I'm making this sound simple, but it wasn't. It involved multiple surgeries because lots of blood vessels and other damage had to be repaired. I had a vague idea of what had happened to me, both the cause of the injury and what they had been doing about it, but all I knew was that they were getting my legs ready for prosthetics. I hadn't made any medical decisions, up to that point. Anyway, to keep things moving, let's skip to after the last surgery, when I finally woke up enough to interact with the world around me. Valerie was there. She was curled up in a chair beside my bed, reading a magazine.

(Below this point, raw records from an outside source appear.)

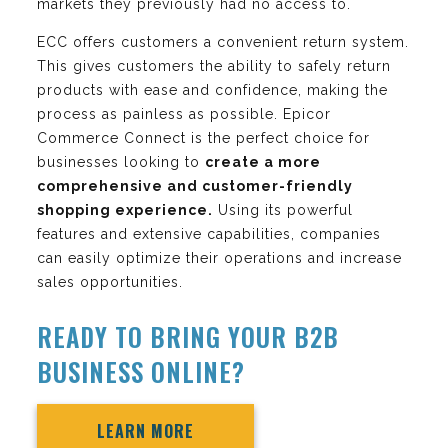
markets they previously had no access to.
ECC offers customers a convenient return system.
This gives customers the ability to safely return
products with ease and confidence, making the
process as painless as possible. Epicor
Commerce Connect is the perfect choice for
businesses looking to
create a more
comprehensive and customer-friendly
shopping experience.
Using its powerful
features and extensive capabilities, companies
can easily optimize their operations and increase
sales opportunities.
READY TO BRING YOUR B2B
BUSINESS ONLINE?
LEARN MORE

I had seen her several times since arriving back in America. I'd been wacked out on drugs each time, but I remember thinking that everything would be okay, because she was there, kissing me. That's about all I remembered, though. When I realized she was there again, I tried to sit up. I was groggy, but it didn't feel like it had in the past, when the world drifted in and out and I felt like I was trapped in a dark room.
It turned out that trying to sit up was a bad idea. Everything on my body hurt when I moved. I decided to talk, instead.
"Hey," I croaked. My mouth was dry.
"You're awake!" she yipped. She reached for something and I saw a nurse's call thingy in her hand. She pushed the button. "How do you feel?"
"I did feel like shit, if you want the truth," I said. "But it's all better now. You make it all better."
She was kissing me when the nurse came in.
That nurse was none other than Aoibheann O'Malley, my mother-in-law. She was also the charge nurse on the ward I would call home for the foreseeable future.
I had known Eve was a nurse. I had not known she worked for the Army. I'm not sure Valerie knew that either, at least not before I got hurt. All she knew was that, after we got married, her mother moved to San Antonio and was a nurse, there.
"How do you feel?" asked Eve, looking at machines and poking and prodding me.
"Like a Terrier ran over me," I said. She looked confused, so I added, "The vehicle, not the dog." She still didn't know what I was talking about, but "vehicle" was enough. It occurs to me as I write this that the reader might be confused, too. A Terrier is sort of a tank with a bucket and a digging arm on it. If you Google "Army Terrier" you can see a picture of it.
"You've been through hell," said Eve.
"How are my legs?" I tried to lift my head, but was too weak to do so.
"Healing." She fussed with my blanket. "How much do you remember?"
Before I could answer her a doctor breezed in, trailed by two residents. They poked me and prodded me and looked at X-Rays.
"You're looking good," said the doctor, with a patently false smile. "We'll get you started on physical therapy and as soon as the stumps heal enough, we'll see about some starting prosthetics."
"Oh boy!" I said, with patently false enthusiasm.
"You're lucky. Both amputations were below the knee, and in six months nobody will be able to tell you're wearing prosthetics unless you wear shorts."
"I sort of doubt there are lots of shorts in my future," I said.
"That's up to you," said the doctor. He had other things to show his residents, so he smiled at me and left.
He hadn't said a word to either Eve or Valerie.
I didn't care, though, because as soon as he left, Val basically tried to crawl in bed with me. Her mother put a stop to that, and she had to settle for giving me about a hundred kisses, all over my face.
"That's enough for now," said my nurse, who fussed with tubes and checked screens and such.
"Mom, you can talk to him anytime you want to," said Val, gently shoving her mother aside. "I can stay another day, but I have to get back. I'm scheduled to take the bar exam next week."
"Then that is what you must do," I said. "If anybody understands that you need to go off and do something important, I do."